■ Input
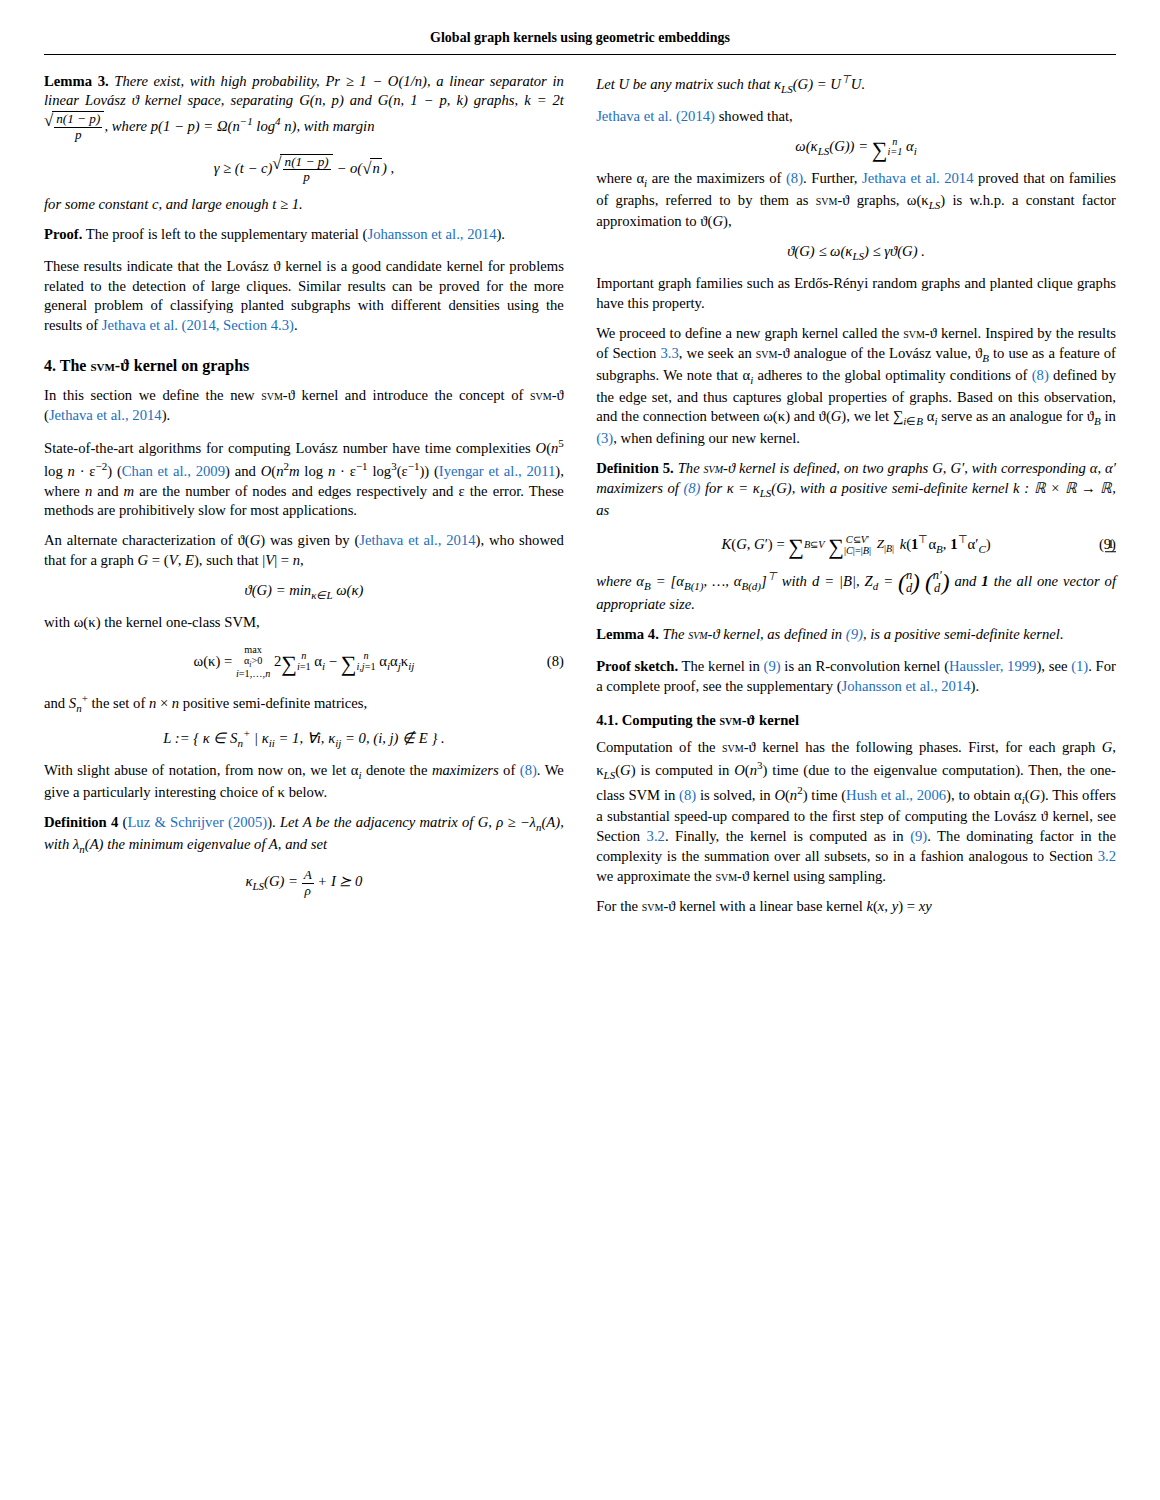Global graph kernels using geometric embeddings
Lemma 3. There exist, with high probability, Pr ≥ 1 − O(1/n), a linear separator in linear Lovász ϑ kernel space, separating G(n, p) and G(n, 1 − p, k) graphs, k = 2tn(1 − p) p, where p(1 − p) = Ω(n−1 log4 n), with margin
γ ≥ (t − c)n(1 − p) p − o(n) ,
for some constant c, and large enough t ≥ 1.
Proof. The proof is left to the supplementary material (Johansson et al., 2014).
These results indicate that the Lovász ϑ kernel is a good candidate kernel for problems related to the detection of large cliques. Similar results can be proved for the more general problem of classifying planted subgraphs with different densities using the results of Jethava et al. (2014, Section 4.3).
4. The svm-ϑ kernel on graphs
In this section we define the new svm-ϑ kernel and introduce the concept of svm-ϑ (Jethava et al., 2014).
State-of-the-art algorithms for computing Lovász number have time complexities O(n5 log n · ε−2) (Chan et al., 2009) and O(n2m log n · ε−1 log3(ε−1)) (Iyengar et al., 2011), where n and m are the number of nodes and edges respectively and ε the error. These methods are prohibitively slow for most applications.
An alternate characterization of ϑ(G) was given by (Jethava et al., 2014), who showed that for a graph G = (V, E), such that |V| = n,
ϑ(G) = minκ∈L ω(κ)
with ω(κ) the kernel one-class SVM,
ω(κ) = max
αi>0
i=1,…,n 2∑n
i=1 αi − ∑n
i,j=1 αiαjκij (8)
and Sn+ the set of n × n positive semi-definite matrices,
L := { κ ∈ Sn+ | κii = 1, ∀i, κij = 0, (i, j) ∉ E } .
With slight abuse of notation, from now on, we let αi denote the maximizers of (8). We give a particularly interesting choice of κ below.
Definition 4 (Luz & Schrijver (2005)). Let A be the adjacency matrix of G, ρ ≥ −λn(A), with λn(A) the minimum eigenvalue of A, and set
κLS(G) = Aρ + I ⪰ 0
Let U be any matrix such that κLS(G) = U⊤U.
Jethava et al. (2014) showed that,
ω(κLS(G)) = ∑n
i=1 αi
where αi are the maximizers of (8). Further, Jethava et al. 2014 proved that on families of graphs, referred to by them as svm-ϑ graphs, ω(κLS) is w.h.p. a constant factor approximation to ϑ(G),
ϑ(G) ≤ ω(κLS) ≤ γϑ(G) .
Important graph families such as Erdős-Rényi random graphs and planted clique graphs have this property.
We proceed to define a new graph kernel called the svm-ϑ kernel. Inspired by the results of Section 3.3, we seek an svm-ϑ analogue of the Lovász value, ϑB to use as a feature of subgraphs. We note that αi adheres to the global optimality conditions of (8) defined by the edge set, and thus captures global properties of graphs. Based on this observation, and the connection between ω(κ) and ϑ(G), we let ∑i∈B αi serve as an analogue for ϑB in (3), when defining our new kernel.
Definition 5. The svm-ϑ kernel is defined, on two graphs G, G′, with corresponding α, α′ maximizers of (8) for κ = κLS(G), with a positive semi-definite kernel k : ℝ × ℝ → ℝ, as
K(G, G′) = ∑B⊆V ∑C⊆V′
|C|=|B| 1 Z|B| k(1⊤αB, 1⊤α′C) (9)
where αB = [αB(1), …, αB(d)]⊤ with d = |B|, Zd = (nd) (n′d) and 1 the all one vector of appropriate size.
Lemma 4. The svm-ϑ kernel, as defined in (9), is a positive semi-definite kernel.
Proof sketch. The kernel in (9) is an R-convolution kernel (Haussler, 1999), see (1). For a complete proof, see the supplementary (Johansson et al., 2014).
4.1. Computing the svm-ϑ kernel
Computation of the svm-ϑ kernel has the following phases. First, for each graph G, κLS(G) is computed in O(n3) time (due to the eigenvalue computation). Then, the one-class SVM in (8) is solved, in O(n2) time (Hush et al., 2006), to obtain αi(G). This offers a substantial speed-up compared to the first step of computing the Lovász ϑ kernel, see Section 3.2. Finally, the kernel is computed as in (9). The dominating factor in the complexity is the summation over all subsets, so in a fashion analogous to Section 3.2 we approximate the svm-ϑ kernel using sampling.
For the svm-ϑ kernel with a linear base kernel k(x, y) = xy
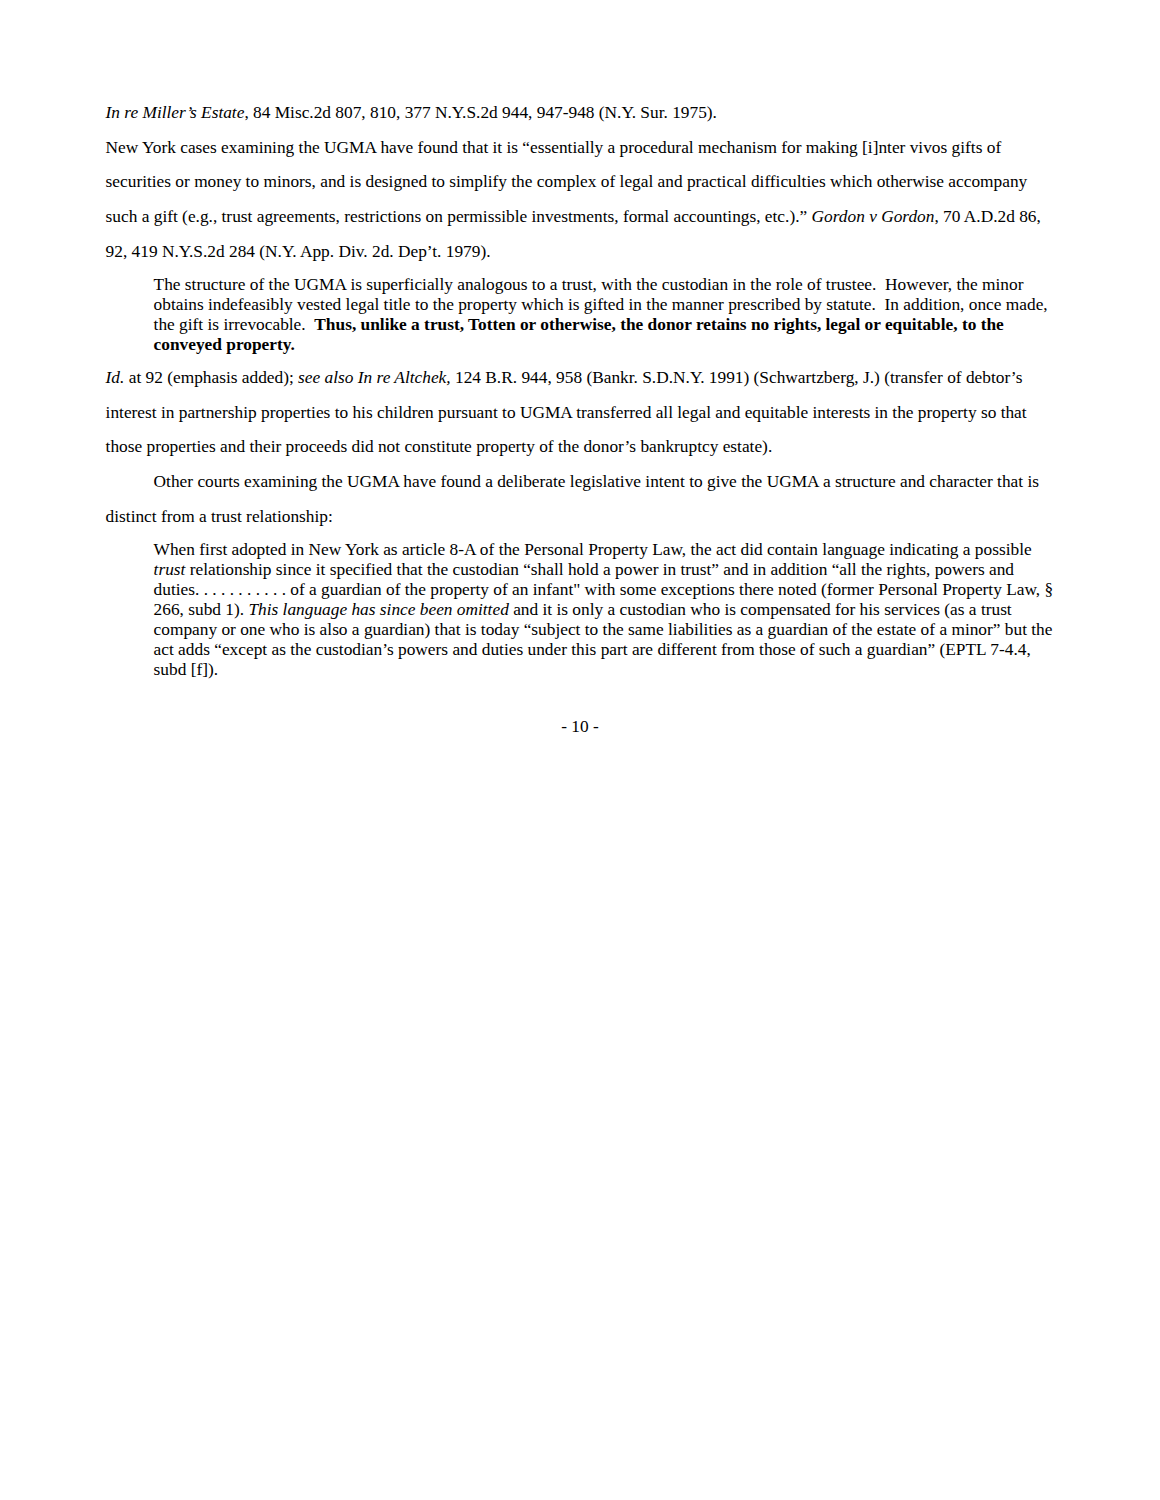In re Miller’s Estate, 84 Misc.2d 807, 810, 377 N.Y.S.2d 944, 947-948 (N.Y. Sur. 1975).
New York cases examining the UGMA have found that it is “essentially a procedural mechanism for making [i]nter vivos gifts of securities or money to minors, and is designed to simplify the complex of legal and practical difficulties which otherwise accompany such a gift (e.g., trust agreements, restrictions on permissible investments, formal accountings, etc.).” Gordon v Gordon, 70 A.D.2d 86, 92, 419 N.Y.S.2d 284 (N.Y. App. Div. 2d. Dep’t. 1979).
The structure of the UGMA is superficially analogous to a trust, with the custodian in the role of trustee. However, the minor obtains indefeasibly vested legal title to the property which is gifted in the manner prescribed by statute. In addition, once made, the gift is irrevocable. Thus, unlike a trust, Totten or otherwise, the donor retains no rights, legal or equitable, to the conveyed property.
Id. at 92 (emphasis added); see also In re Altchek, 124 B.R. 944, 958 (Bankr. S.D.N.Y. 1991) (Schwartzberg, J.) (transfer of debtor’s interest in partnership properties to his children pursuant to UGMA transferred all legal and equitable interests in the property so that those properties and their proceeds did not constitute property of the donor’s bankruptcy estate).
Other courts examining the UGMA have found a deliberate legislative intent to give the UGMA a structure and character that is distinct from a trust relationship:
When first adopted in New York as article 8-A of the Personal Property Law, the act did contain language indicating a possible trust relationship since it specified that the custodian “shall hold a power in trust” and in addition “all the rights, powers and duties. . . . . . . . . . . of a guardian of the property of an infant" with some exceptions there noted (former Personal Property Law, § 266, subd 1). This language has since been omitted and it is only a custodian who is compensated for his services (as a trust company or one who is also a guardian) that is today “subject to the same liabilities as a guardian of the estate of a minor” but the act adds “except as the custodian’s powers and duties under this part are different from those of such a guardian” (EPTL 7-4.4, subd [f]).
- 10 -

■ Problem statement
Lines to set down from above: the line with "We proceed to", the line with "4.1. Computing the svm-ϑ kernel", and every line between, each exactly as written.

■ Finished task
We proceed to define a new graph kernel called the svm-ϑ kernel. Inspired by the results of Section 3.3, we seek an svm-ϑ analogue of the Lovász value, ϑB to use as a feature of subgraphs. We note that αi adheres to the global optimality conditions of (8) defined by the edge set, and thus captures global properties of graphs. Based on this observation, and the connection between ω(κ) and ϑ(G), we let ∑i∈B αi serve as an analogue for ϑB in (3), when defining our new kernel.
Definition 5. The svm-ϑ kernel is defined, on two graphs G, G′, with corresponding α, α′ maximizers of (8) for κ = κLS(G), with a positive semi-definite kernel k : ℝ × ℝ → ℝ, as
K(G, G′) = ∑B⊆V ∑C⊆V′
|C|=|B| 1 Z|B| k(1⊤αB, 1⊤α′C) (9)
where αB = [αB(1), …, αB(d)]⊤ with d = |B|, Zd = (nd) (n′d) and 1 the all one vector of appropriate size.
Lemma 4. The svm-ϑ kernel, as defined in (9), is a positive semi-definite kernel.
Proof sketch. The kernel in (9) is an R-convolution kernel (Haussler, 1999), see (1). For a complete proof, see the supplementary (Johansson et al., 2014).
4.1. Computing the svm-ϑ kernel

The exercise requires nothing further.